Page 52 of Paranoid
Another family trauma.
How many had this old house witnessed? How many while he was growing up? Cade hated to think.
“What’s going on?” he asked as he mounted the familiar steps and felt a cool breeze ripple off the Columbia and blow inland. The door to the house was open, the foyer chandelier aglow, a patch of light silhouetting the group gathered just beyond the threshold.
“This,” she said, indicating the boy he didn’t recognize, “is Xander Vale.” She yanked the door shut, throwing the porch into semidarkness, the only illumination cast by the interior lights through the transom, sidelights, and windows. “He and Harper were getting pretty friendly upstairs in Lucas’s room.” She shot the kid a hard glare.
Vale stood his ground.
Harper seemed to wither.
Cade felt his muscles tense.
Rachel was just gathering strength. “And, though I can’t prove it, I think there might
have been some marijuana involved.”
It was the big kid’s turn to blanche. “No—” he said, and met Cade’s gaze. “No weed.”

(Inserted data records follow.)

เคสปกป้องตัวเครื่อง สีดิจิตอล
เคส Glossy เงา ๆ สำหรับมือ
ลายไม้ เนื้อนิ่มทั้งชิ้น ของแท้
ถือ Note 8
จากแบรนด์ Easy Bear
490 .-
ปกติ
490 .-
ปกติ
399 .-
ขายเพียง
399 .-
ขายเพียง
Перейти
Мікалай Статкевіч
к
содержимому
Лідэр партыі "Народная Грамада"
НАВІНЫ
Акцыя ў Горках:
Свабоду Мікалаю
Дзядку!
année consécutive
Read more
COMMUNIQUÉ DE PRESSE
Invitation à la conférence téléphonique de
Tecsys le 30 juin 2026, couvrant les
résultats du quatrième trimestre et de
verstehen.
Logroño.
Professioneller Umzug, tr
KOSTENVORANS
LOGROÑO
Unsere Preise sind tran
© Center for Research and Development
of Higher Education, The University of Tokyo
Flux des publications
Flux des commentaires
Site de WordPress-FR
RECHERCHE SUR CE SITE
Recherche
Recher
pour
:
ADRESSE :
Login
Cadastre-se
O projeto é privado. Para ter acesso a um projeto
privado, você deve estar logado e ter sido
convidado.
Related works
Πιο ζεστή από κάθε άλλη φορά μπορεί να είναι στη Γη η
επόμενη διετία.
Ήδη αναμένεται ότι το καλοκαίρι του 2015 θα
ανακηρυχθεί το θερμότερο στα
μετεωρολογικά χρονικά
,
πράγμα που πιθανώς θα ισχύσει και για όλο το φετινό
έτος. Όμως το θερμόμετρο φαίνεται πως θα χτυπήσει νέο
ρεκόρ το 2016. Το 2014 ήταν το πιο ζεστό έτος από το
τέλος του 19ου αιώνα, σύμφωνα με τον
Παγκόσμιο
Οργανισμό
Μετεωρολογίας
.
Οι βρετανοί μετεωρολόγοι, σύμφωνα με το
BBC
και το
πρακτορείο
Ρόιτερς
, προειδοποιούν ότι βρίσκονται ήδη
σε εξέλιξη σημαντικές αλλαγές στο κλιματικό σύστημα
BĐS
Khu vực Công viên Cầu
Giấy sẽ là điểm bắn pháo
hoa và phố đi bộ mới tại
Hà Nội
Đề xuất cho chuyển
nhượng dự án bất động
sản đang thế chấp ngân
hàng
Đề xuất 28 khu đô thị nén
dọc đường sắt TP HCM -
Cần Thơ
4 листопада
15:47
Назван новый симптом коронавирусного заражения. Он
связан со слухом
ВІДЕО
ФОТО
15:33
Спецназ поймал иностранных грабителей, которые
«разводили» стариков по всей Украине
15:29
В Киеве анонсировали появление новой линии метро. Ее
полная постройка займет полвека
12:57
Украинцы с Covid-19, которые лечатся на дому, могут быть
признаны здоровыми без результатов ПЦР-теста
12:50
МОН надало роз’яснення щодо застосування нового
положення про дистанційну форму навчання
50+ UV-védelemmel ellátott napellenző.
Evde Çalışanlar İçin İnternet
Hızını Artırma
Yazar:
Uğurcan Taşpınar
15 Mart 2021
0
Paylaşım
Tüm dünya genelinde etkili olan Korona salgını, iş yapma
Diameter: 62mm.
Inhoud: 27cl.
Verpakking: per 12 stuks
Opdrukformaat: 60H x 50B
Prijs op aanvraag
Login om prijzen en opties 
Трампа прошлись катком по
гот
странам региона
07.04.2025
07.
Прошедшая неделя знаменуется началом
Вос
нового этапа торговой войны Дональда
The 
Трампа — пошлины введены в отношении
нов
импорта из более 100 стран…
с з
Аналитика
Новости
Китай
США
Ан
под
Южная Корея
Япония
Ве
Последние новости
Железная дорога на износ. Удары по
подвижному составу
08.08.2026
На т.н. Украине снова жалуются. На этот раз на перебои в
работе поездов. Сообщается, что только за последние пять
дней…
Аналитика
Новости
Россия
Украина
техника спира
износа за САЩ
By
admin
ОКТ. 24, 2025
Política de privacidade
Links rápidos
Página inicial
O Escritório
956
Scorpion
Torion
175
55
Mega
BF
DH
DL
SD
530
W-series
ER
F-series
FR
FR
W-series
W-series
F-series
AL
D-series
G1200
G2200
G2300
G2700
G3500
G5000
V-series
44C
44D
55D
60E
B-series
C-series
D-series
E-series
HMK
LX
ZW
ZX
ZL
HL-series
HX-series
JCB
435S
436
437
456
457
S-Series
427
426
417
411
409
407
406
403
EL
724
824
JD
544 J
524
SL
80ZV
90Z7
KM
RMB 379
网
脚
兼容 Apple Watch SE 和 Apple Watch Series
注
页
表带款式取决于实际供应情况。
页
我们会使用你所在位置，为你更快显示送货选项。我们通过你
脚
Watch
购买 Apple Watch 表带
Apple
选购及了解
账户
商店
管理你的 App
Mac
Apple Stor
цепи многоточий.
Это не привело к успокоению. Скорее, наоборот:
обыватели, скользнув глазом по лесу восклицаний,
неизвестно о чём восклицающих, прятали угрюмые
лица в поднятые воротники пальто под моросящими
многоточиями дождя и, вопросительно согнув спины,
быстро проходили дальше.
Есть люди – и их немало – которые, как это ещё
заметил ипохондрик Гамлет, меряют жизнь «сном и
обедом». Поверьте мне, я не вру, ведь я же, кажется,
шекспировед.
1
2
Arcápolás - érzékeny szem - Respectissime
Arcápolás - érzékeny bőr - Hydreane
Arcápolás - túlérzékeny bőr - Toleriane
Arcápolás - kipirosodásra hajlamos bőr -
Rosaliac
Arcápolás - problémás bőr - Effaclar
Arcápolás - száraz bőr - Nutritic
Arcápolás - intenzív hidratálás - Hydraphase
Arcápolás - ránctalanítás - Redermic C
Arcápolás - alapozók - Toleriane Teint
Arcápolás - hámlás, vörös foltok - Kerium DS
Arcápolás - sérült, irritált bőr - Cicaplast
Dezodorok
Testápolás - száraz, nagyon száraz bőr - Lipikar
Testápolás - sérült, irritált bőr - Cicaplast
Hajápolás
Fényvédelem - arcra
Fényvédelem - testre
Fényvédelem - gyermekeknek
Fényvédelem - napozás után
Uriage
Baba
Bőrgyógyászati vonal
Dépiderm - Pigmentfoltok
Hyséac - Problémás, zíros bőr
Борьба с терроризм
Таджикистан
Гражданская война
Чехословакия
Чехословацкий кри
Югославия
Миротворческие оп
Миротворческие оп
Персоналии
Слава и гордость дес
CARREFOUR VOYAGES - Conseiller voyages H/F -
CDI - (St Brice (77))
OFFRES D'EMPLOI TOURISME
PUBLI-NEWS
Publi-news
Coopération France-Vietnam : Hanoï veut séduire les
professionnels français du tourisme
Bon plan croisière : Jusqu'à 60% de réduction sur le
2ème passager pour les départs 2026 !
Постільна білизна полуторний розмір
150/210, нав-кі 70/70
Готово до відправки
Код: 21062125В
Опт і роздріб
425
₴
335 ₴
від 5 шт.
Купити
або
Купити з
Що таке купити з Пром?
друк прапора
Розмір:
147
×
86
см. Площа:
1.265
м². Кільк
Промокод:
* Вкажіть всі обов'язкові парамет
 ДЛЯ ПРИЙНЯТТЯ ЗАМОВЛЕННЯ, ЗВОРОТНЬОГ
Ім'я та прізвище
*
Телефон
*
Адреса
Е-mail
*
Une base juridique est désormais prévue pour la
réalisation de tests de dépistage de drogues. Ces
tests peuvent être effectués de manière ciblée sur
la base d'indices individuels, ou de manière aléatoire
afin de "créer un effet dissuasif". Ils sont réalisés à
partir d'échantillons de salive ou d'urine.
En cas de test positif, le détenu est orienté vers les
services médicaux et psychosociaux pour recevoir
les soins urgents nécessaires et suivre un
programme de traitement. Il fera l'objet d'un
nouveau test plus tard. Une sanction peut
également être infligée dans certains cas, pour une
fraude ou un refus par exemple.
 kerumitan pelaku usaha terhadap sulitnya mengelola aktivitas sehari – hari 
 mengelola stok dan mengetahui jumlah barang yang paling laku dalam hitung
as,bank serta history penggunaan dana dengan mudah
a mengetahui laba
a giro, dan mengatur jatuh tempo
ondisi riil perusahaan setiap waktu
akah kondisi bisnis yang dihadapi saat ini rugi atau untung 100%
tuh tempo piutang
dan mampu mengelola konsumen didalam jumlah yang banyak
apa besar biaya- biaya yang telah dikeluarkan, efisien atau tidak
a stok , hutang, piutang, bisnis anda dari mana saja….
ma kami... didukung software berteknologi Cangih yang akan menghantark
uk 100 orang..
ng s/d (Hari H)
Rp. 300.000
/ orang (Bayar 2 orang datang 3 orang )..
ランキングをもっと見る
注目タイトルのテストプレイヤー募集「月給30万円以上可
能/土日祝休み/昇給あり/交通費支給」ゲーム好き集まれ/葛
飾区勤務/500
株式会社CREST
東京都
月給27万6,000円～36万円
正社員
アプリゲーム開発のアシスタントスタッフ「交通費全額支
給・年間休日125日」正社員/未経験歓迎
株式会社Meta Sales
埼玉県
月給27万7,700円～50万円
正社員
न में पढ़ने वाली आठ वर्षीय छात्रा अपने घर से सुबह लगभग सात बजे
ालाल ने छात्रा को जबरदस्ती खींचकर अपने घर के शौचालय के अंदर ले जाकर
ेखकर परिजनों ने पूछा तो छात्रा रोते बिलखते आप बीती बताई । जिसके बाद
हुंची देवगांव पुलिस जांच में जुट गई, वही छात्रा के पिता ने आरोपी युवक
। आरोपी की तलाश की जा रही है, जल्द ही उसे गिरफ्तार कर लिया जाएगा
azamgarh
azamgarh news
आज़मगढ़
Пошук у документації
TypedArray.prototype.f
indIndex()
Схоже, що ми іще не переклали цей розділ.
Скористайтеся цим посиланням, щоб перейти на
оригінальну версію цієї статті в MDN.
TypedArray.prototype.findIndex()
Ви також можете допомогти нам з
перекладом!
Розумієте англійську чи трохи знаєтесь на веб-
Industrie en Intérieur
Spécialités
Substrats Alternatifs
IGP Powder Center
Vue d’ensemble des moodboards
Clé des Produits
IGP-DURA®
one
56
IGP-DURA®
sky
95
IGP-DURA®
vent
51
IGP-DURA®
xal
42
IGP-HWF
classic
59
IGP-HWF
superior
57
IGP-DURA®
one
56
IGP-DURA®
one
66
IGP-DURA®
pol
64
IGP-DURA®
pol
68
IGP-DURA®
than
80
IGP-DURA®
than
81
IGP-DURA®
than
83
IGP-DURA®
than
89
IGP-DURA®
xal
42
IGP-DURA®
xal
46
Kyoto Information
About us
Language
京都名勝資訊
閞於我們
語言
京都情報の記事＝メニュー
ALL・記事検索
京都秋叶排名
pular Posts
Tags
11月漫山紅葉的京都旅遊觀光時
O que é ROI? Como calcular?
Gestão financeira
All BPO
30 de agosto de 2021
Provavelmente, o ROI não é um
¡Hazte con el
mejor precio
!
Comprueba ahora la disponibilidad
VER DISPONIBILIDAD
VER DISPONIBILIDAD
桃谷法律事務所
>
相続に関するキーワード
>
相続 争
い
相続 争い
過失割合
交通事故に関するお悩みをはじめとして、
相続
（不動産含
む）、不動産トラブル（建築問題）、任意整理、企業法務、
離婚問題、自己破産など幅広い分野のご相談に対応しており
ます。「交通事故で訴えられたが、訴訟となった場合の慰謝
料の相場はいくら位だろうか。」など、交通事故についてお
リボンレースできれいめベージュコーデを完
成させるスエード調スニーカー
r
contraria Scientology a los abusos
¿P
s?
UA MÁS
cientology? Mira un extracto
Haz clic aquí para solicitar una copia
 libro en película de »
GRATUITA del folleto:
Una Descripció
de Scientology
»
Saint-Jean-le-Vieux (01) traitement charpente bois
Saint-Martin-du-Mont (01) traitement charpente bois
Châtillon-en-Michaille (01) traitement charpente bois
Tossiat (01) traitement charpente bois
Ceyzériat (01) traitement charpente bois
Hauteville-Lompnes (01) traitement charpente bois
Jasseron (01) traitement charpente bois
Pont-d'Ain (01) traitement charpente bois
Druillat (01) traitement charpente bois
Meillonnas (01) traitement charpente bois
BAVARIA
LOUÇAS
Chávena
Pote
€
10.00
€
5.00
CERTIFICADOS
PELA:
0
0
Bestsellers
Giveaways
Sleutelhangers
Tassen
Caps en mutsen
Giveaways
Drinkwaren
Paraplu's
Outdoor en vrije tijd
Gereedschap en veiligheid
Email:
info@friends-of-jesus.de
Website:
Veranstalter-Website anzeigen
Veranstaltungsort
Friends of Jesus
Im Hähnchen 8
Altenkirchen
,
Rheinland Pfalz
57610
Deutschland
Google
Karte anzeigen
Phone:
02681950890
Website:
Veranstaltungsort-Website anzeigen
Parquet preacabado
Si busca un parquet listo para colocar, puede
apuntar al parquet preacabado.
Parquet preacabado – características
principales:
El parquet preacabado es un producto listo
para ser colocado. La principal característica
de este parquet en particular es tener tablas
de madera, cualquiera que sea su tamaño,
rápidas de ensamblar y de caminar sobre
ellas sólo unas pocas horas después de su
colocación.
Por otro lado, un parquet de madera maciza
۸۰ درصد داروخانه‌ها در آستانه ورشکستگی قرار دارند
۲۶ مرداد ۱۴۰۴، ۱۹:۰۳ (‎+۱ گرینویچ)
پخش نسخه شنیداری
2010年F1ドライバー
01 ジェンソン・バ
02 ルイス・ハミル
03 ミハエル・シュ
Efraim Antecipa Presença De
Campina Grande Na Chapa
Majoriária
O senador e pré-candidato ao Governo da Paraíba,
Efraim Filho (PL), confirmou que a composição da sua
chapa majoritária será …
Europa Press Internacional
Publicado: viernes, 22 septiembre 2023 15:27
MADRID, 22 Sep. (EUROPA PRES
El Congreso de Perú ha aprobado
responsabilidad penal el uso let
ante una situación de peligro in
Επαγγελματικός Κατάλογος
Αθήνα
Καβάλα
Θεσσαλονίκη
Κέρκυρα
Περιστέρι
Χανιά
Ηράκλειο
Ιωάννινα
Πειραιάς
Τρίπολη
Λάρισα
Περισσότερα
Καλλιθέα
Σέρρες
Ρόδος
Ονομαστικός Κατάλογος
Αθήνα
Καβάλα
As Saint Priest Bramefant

Marijuana would change things. In Oregon it was still illegal for minors.
“Seriously,” Harper said, finding her voice. “We were not smoking.”
“But you and Xander were . . . together?” Cade glanced at his daughter.
Harper crossed her arms over her chest and, with her chin set, met his gaze defiantly.
Xander Vale said simply, “I like Harper.”
Cade nodded, glanced at his daughter. God, how did she get to be so grown up? “I like her, too,” he said, trying to remain calm.
“It was going far beyond ‘liking’ her,” Rachel said sharply.
“Mom!” Harper said, mortified.
“Harper, you were making out with this guy”—she jabbed an accusing finger toward Vale—“with your brother and Lucas in the room and me just downstairs! So don’t act like you’re embarrassed now. For the love of God, what were you thinking?”
“Mom! Stop!” Harper yelled. “God, please just stop!”
The Vale kid winced in the half light, and Harper looked like she wanted to sink through the floorboards right then and there. Cade didn’t blame her even though he wanted to throttle Vale right then and there. Instead, jaw tight, he stuck out his hand. “Cade Ryder.”
Vale hesitated, then shook his hand warily.
Harper fought tears.
Dylan moved his head to the beat of some song only he could hear through his earbuds, though Cade caught him sneaking glances at both of his parents and Xander Vale. Maybe his son wasn’t as out of it as he let on. Cade hoped so.
Vale said, “Look, Mr. Ryder—”
Rachel cut in, “Detective Ryder,” and shot Cade a hard glare, silently reminding him to be the father here. And maybe a hard-nosed cop to boot. As if he’d forgotten his role.
Not likely.
Vale swallowed hard. “She, your wife, she did say you were a . . . with the police.”
Cade nodded. “I am.”
“Ex-wife,” Rachel clarified, then to Harper, “Geez, didn’t you tell him anything about you? How long have you been . . . dating . . . or seeing each other or whatever it is you call it?”